I faced my well-meaning but garishly obnoxious group of friends and/or family members, trying to decide, if this were a video game and they’d all been turned into zombies, which one I’d take out first. “Okay, what’s going on?”
“What?” Gemma asked, her expression the picture of innocence.
Her.
Uncle Bob rubbed his five o’clock shadow. Amber peeked over a stack of boxes, her huge blue eyes watching warily from afar. Or, well, a few feet away. Cookie was looking at me from behind a set of instructions for the electric pressure cooker, fooling absolutely no one. Unless she could read instructions in French. And upside down. And Gemma propped onto a barstool to examine her nails.

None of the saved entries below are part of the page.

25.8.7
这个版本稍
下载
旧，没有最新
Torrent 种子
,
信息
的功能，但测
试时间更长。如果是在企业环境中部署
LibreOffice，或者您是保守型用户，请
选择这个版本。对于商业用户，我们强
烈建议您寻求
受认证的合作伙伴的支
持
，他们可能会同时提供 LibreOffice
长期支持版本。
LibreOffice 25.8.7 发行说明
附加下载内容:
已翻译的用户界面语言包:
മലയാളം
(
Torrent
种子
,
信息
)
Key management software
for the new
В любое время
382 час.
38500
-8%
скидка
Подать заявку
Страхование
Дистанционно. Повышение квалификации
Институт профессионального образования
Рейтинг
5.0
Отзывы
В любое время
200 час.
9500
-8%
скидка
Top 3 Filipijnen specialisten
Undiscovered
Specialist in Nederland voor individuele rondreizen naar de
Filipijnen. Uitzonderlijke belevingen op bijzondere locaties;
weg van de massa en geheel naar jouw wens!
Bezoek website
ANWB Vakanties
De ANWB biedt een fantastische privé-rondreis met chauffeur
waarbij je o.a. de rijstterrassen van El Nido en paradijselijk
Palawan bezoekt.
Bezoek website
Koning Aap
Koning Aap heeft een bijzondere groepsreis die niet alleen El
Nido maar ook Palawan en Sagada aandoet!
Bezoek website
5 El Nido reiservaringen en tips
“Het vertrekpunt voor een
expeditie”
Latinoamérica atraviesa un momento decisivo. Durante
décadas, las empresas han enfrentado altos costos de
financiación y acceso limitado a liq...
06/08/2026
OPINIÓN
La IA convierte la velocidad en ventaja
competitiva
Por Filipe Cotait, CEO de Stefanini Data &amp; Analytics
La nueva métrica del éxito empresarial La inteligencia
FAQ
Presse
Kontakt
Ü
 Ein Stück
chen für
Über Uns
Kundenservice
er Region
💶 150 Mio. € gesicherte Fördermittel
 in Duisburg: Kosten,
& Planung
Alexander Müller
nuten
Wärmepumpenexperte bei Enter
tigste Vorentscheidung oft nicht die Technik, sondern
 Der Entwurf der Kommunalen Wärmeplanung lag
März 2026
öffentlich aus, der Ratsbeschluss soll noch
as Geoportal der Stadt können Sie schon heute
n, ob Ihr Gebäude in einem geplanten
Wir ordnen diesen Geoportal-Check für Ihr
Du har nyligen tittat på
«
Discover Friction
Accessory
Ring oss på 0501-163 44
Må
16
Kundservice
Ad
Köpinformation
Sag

“We’ve been worried about you,” Uncle Bob said, shrugging one shoulder.
Gemma nodded. “Right, so we thought we’d come over and make sure everything was okay.”
“All of you?” I asked.
She nodded again, a little too enthusiastically.
My brows slid together, and I regarded Uncle Bob, my expression a mask of bitter disappointment, knowing he’d cave before anyone else, the old softy.
He held up a hand. “Now, Charley, you have to admit, your behavior has been a little erratic lately.”
I crossed my arms. “When is my behavior not erratic?”
“She has a point,” he said to Gemma.
“No,” she replied, mimicking me by crossing her arms as well, “she doesn’t.”
I sighed in utter annoyance and strode around the breakfast bar to get to Mr. Coffee.
“Did the stain come out?”
“What stain?” I asked, pouring a cup of Heaven on Earth.
She pointed to a section of my living room I referred to as Area 51, where a huge pile of boxes cleverly disguised as a mountain sat. It served a purpose: to conceal that area of the room. That particular section. That black hole of turmoil and disorder. I’d shoved box after box over it as they came in so I didn’t have to look at it, so I didn’t accidently get sucked in by the gravitational force of millions of solar masses. I knew how crazy it sounded, but burying the place where I was once cut to pieces, shoving it under a mountain of shiny new products, seemed like a good idea at the time.